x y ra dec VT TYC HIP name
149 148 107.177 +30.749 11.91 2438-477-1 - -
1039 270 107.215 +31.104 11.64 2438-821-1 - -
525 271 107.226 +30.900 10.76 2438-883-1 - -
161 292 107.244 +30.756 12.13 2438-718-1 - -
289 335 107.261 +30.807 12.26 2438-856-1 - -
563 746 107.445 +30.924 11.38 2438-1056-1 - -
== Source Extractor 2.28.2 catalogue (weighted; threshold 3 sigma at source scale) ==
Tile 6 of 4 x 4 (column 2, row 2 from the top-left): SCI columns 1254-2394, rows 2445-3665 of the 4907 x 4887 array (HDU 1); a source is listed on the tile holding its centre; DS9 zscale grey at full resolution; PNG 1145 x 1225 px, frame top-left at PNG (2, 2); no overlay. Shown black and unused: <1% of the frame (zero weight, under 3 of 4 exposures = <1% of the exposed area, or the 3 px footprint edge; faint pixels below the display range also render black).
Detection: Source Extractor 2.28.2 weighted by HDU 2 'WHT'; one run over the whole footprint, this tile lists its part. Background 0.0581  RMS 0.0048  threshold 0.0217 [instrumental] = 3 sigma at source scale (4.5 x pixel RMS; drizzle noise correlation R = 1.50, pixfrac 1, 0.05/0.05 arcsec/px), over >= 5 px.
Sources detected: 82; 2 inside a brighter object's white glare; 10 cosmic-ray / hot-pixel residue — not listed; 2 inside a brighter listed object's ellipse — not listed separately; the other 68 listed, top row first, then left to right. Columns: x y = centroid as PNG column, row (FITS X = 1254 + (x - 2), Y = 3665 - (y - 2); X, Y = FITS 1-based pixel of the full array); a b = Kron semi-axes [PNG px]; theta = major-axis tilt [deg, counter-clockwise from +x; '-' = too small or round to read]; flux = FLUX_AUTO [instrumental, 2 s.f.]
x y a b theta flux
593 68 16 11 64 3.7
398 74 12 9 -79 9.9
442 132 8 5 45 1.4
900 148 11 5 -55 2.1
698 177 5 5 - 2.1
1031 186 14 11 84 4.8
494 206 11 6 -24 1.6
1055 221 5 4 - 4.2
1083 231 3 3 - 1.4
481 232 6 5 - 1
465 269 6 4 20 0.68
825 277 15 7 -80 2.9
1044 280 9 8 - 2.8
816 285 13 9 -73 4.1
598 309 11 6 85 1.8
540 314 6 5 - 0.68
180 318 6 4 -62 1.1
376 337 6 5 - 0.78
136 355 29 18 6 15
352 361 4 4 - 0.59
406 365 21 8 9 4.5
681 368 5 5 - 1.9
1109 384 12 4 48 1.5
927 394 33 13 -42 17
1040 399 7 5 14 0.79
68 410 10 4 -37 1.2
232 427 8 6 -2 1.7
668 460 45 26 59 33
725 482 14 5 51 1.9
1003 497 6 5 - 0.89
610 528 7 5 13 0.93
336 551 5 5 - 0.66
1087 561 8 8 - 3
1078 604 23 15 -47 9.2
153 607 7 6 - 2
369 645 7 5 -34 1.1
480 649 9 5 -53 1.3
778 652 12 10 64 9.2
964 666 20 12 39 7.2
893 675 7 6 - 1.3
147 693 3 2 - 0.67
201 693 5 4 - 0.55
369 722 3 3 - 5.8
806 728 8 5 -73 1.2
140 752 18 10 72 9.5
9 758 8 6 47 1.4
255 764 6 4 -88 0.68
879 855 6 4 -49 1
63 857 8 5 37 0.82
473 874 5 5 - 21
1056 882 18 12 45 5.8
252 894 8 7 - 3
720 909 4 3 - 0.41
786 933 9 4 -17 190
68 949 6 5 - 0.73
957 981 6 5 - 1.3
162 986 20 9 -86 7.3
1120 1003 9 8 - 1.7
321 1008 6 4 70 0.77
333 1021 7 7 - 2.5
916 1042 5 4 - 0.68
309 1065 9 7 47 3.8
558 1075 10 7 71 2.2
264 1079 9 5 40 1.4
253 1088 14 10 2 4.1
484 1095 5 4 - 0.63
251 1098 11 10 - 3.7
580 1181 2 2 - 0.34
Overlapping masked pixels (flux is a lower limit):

### DESCRIPTION OF THE TASK:
Please output every line of the records above as a numbered list, leaving out blank lines.

### RESULT:
1. x y ra dec VT TYC HIP name
2. 149 148 107.177 +30.749 11.91 2438-477-1 - -
3. 1039 270 107.215 +31.104 11.64 2438-821-1 - -
4. 525 271 107.226 +30.900 10.76 2438-883-1 - -
5. 161 292 107.244 +30.756 12.13 2438-718-1 - -
6. 289 335 107.261 +30.807 12.26 2438-856-1 - -
7. 563 746 107.445 +30.924 11.38 2438-1056-1 - -
8. == Source Extractor 2.28.2 catalogue (weighted; threshold 3 sigma at source scale) ==
9. Tile 6 of 4 x 4 (column 2, row 2 from the top-left): SCI columns 1254-2394, rows 2445-3665 of the 4907 x 4887 array (HDU 1); a source is listed on the tile holding its centre; DS9 zscale grey at full resolution; PNG 1145 x 1225 px, frame top-left at PNG (2, 2); no overlay. Shown black and unused: <1% of the frame (zero weight, under 3 of 4 exposures = <1% of the exposed area, or the 3 px footprint edge; faint pixels below the display range also render black).
10. Detection: Source Extractor 2.28.2 weighted by HDU 2 'WHT'; one run over the whole footprint, this tile lists its part. Background 0.0581  RMS 0.0048  threshold 0.0217 [instrumental] = 3 sigma at source scale (4.5 x pixel RMS; drizzle noise correlation R = 1.50, pixfrac 1, 0.05/0.05 arcsec/px), over >= 5 px.
11. Sources detected: 82; 2 inside a brighter object's white glare; 10 cosmic-ray / hot-pixel residue — not listed; 2 inside a brighter listed object's ellipse — not listed separately; the other 68 listed, top row first, then left to right. Columns: x y = centroid as PNG column, row (FITS X = 1254 + (x - 2), Y = 3665 - (y - 2); X, Y = FITS 1-based pixel of the full array); a b = Kron semi-axes [PNG px]; theta = major-axis tilt [deg, counter-clockwise from +x; '-' = too small or round to read]; flux = FLUX_AUTO [instrumental, 2 s.f.]
12. x y a b theta flux
13. 593 68 16 11 64 3.7
14. 398 74 12 9 -79 9.9
15. 442 132 8 5 45 1.4
16. 900 148 11 5 -55 2.1
17. 698 177 5 5 - 2.1
18. 1031 186 14 11 84 4.8
19. 494 206 11 6 -24 1.6
20. 1055 221 5 4 - 4.2
21. 1083 231 3 3 - 1.4
22. 481 232 6 5 - 1
23. 465 269 6 4 20 0.68
24. 825 277 15 7 -80 2.9
25. 1044 280 9 8 - 2.8
26. 816 285 13 9 -73 4.1
27. 598 309 11 6 85 1.8
28. 540 314 6 5 - 0.68
29. 180 318 6 4 -62 1.1
30. 376 337 6 5 - 0.78
31. 136 355 29 18 6 15
32. 352 361 4 4 - 0.59
33. 406 365 21 8 9 4.5
34. 681 368 5 5 - 1.9
35. 1109 384 12 4 48 1.5
36. 927 394 33 13 -42 17
37. 1040 399 7 5 14 0.79
38. 68 410 10 4 -37 1.2
39. 232 427 8 6 -2 1.7
40. 668 460 45 26 59 33
41. 725 482 14 5 51 1.9
42. 1003 497 6 5 - 0.89
43. 610 528 7 5 13 0.93
44. 336 551 5 5 - 0.66
45. 1087 561 8 8 - 3
46. 1078 604 23 15 -47 9.2
47. 153 607 7 6 - 2
48. 369 645 7 5 -34 1.1
49. 480 649 9 5 -53 1.3
50. 778 652 12 10 64 9.2
51. 964 666 20 12 39 7.2
52. 893 675 7 6 - 1.3
53. 147 693 3 2 - 0.67
54. 201 693 5 4 - 0.55
55. 369 722 3 3 - 5.8
56. 806 728 8 5 -73 1.2
57. 140 752 18 10 72 9.5
58. 9 758 8 6 47 1.4
59. 255 764 6 4 -88 0.68
60. 879 855 6 4 -49 1
61. 63 857 8 5 37 0.82
62. 473 874 5 5 - 21
63. 1056 882 18 12 45 5.8
64. 252 894 8 7 - 3
65. 720 909 4 3 - 0.41
66. 786 933 9 4 -17 190
67. 68 949 6 5 - 0.73
68. 957 981 6 5 - 1.3
69. 162 986 20 9 -86 7.3
70. 1120 1003 9 8 - 1.7
71. 321 1008 6 4 70 0.77
72. 333 1021 7 7 - 2.5
73. 916 1042 5 4 - 0.68
74. 309 1065 9 7 47 3.8
75. 558 1075 10 7 71 2.2
76. 264 1079 9 5 40 1.4
77. 253 1088 14 10 2 4.1
78. 484 1095 5 4 - 0.63
79. 251 1098 11 10 - 3.7
80. 580 1181 2 2 - 0.34
81. Overlapping masked pixels (flux is a lower limit):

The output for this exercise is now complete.